Ken Tapping, February 1, 2012
Over the last couple of decades two revolutions have been taking place in astronomy. Firstly, there is the revolution in new instruments, made possible by newly-developed technologies. This is leading to a shift in the way we use telescopes. It used to be that survey work — collecting large amounts of general data rather than specialized data on objects of special interest — was done with older instruments. Observing time on new, front-line facilities was too precious to dedicate to long-term projects. Two additional difficulties with survey projects is that they can produce a lot of data, which we were ill-equipped to handle, nor had we the tools needed to explore the data efficiently. This does not mean that the importance of surveys was not appreciated. To truly assess how different some object is, we have to compare it with a large number of others. To determine whether Fred is unusually tall requires comparing his height with that of lots of other people. That same rule applies to stars, planets, galaxies and everything else.
Surveying is now the name of the game. We have instruments that can collect a wide range of information from many objects at once; we have data systems that can handle and store it, and special tools to help us examine that data. Some of these methods involve exotic techniques such as artificial intelligence, data mining, and a new science called data visualization. That brings us to the second revolution. This one is a quieter one, but is producing just as big an impact.
Not that long ago, the data from an observing session using a public-funded instrument, such as the Canada-France-Hawaii Telescope, remained easily accessible only to the astronomers who made the observations. Now, thanks to cheap data storage and the Internet, it has become feasible to change the game. After a grace period, most data ends up in data centres where it can be accessed and downloaded by anyone. Lots of discoveries these days are coming from re-examination of data that was obtained originally for other purposes.

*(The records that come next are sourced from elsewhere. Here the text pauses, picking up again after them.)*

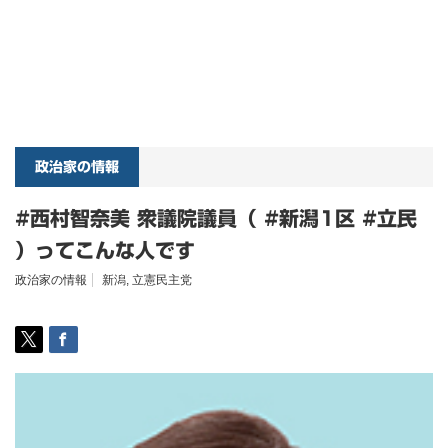
政治家の情報
#西村智奈美 衆議院議員（ #新潟1区 #立民
）ってこんな人です
政治家の情報
新潟
,
立憲民主党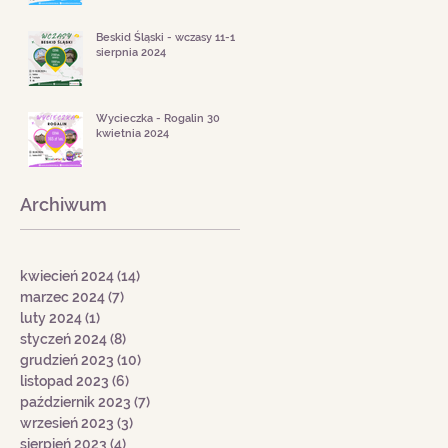
Beskid Śląski - wczasy 11-18
sierpnia 2024
Wycieczka - Rogalin 30
kwietnia 2024
Archiwum
kwiecień 2024
(14)
14 postów
marzec 2024
(7)
7 postów
luty 2024
(1)
1 post
styczeń 2024
(8)
8 postów
grudzień 2023
(10)
10 postów
listopad 2023
(6)
6 postów
październik 2023
(7)
7 postów
wrzesień 2023
(3)
3 posty
sierpień 2023
(4)
4 posty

We've now progressed even further. Many observatories, amateur and professional, are now posting data on the Web almost as soon as they get it. If you want images of the Sun taken within the last hour or two, just look on the Web. Some observatories can be operated over the Internet. If you want Hubble images or data from the Mars Rovers, it's all there. You don't have to be a professional scientist. Apart from getting more science per dollar, these new revolutions make that science accessible to all of us. If there are embryo scientists out there, this should help hatch them.
Not long ago, Kathryn Gray, a 10-year-old from New Brunswick, Canada, discovered a supernova — an exploding star in a distant galaxy — using observatory data available over the Internet. Access to data obtained using front-line and near-front-line instruments is no longer confined to the fortunate few. I just wish it had been like that when I was starting out.